The elevation of golden plow above silver burning bush show how prophetic eloquence, however valuable, is nothing if not subordinated to deeds of love—putting hand to plow (and not looking back in regret as to how I could have said it better!). Since kings—leaders—“cultivate” service by performing and inspiring it, the plow completes the “prophet/priest/king” triad, even if it’s something of a stretch.

The motto was the hardest part to decide even though I came up with it fairly early in the crafting process. Before taking Latin in high school, I would see bishops’ mottos, all wrapped up in ribbons, and try to pronounce and translate them.

How bold it is for people to choose one particular phrase, from Scripture or elsewhere, to summarize or guide their lives! I enjoy reading each armiger’s rationale and weighing its personal applicability. Sometimes I spy a phrase and it becomes my motto du jour, eventually to be consigned to forgetfulness, occasionally to resurface years later; eventually I started to keep a file and highlight possibilities in my Nova Vulgata.

So why this one?

No possibility that I’ve ever considered is without merit, even if another succeeded it moments later. The new ones don’t invalidate the old ones. This pattern reveals a reverence for tradition and innovation, for archival dust and creative juices.

As a writer (“a scribe”), specifically one ordained for priestly service to the Church (the Kingdom in seed form), I am, as Jesus described, “like the head of a household (more so as a pastor, though no less as a teacher or a hospital chaplain) who brings forth from his treasury (thesaurus!) the new and the old.”

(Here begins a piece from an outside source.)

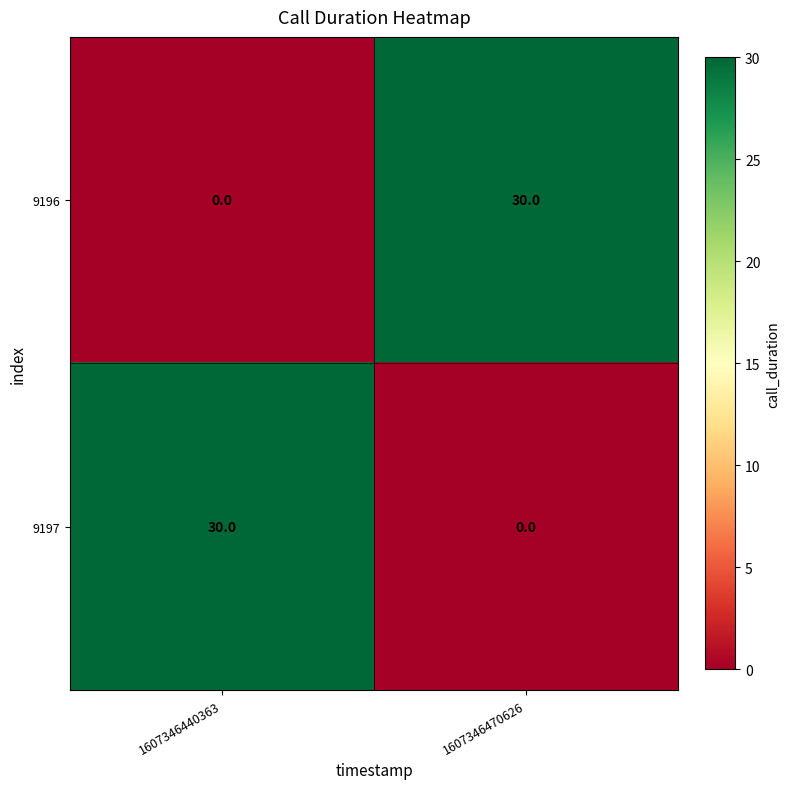

Reading left to right, transcribe all the data shown in this chart.

9196: 1607346440363=0	1607346470626=30
9197: 1607346440363=30	1607346470626=0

Church history has not ignored the testamental overtones of “old and new,” nor do I. Teachers try to present eternal verities in new packaging, to new generations of students, although they often find the older packaging is useful and beautiful as well. Social media, thanks to the current Corona-Crisis, has furnished a new or more frequented mode of operation for most of us to communicate the Gospel and our own “prayers, works, joys, and sufferings of this day.”

Since learning of it early in the seminary, the “Both-And” approach of Catholicism has become very important to me. The divine perspective harmonizes realities that seem contradictory at first, the Incarnation chief among them. How can God also be man? In Christ, He is fully both; to exclude the presence and operation of one nature in favor of the other is not only heresy, it is lunacy.

Human beings likewise must seek the middle path where virtue and sanity often reside, as hope strides the excesses of presumption and despair. It’s not “all on God,” nor is it “all on us.” That virtue registers highly with me: as the sharp sign raises a musical note, so my ministry, music, writing, life are called—in weakness and defeat as well as their opposites—to glorify God and make unto Him a pleasing offering.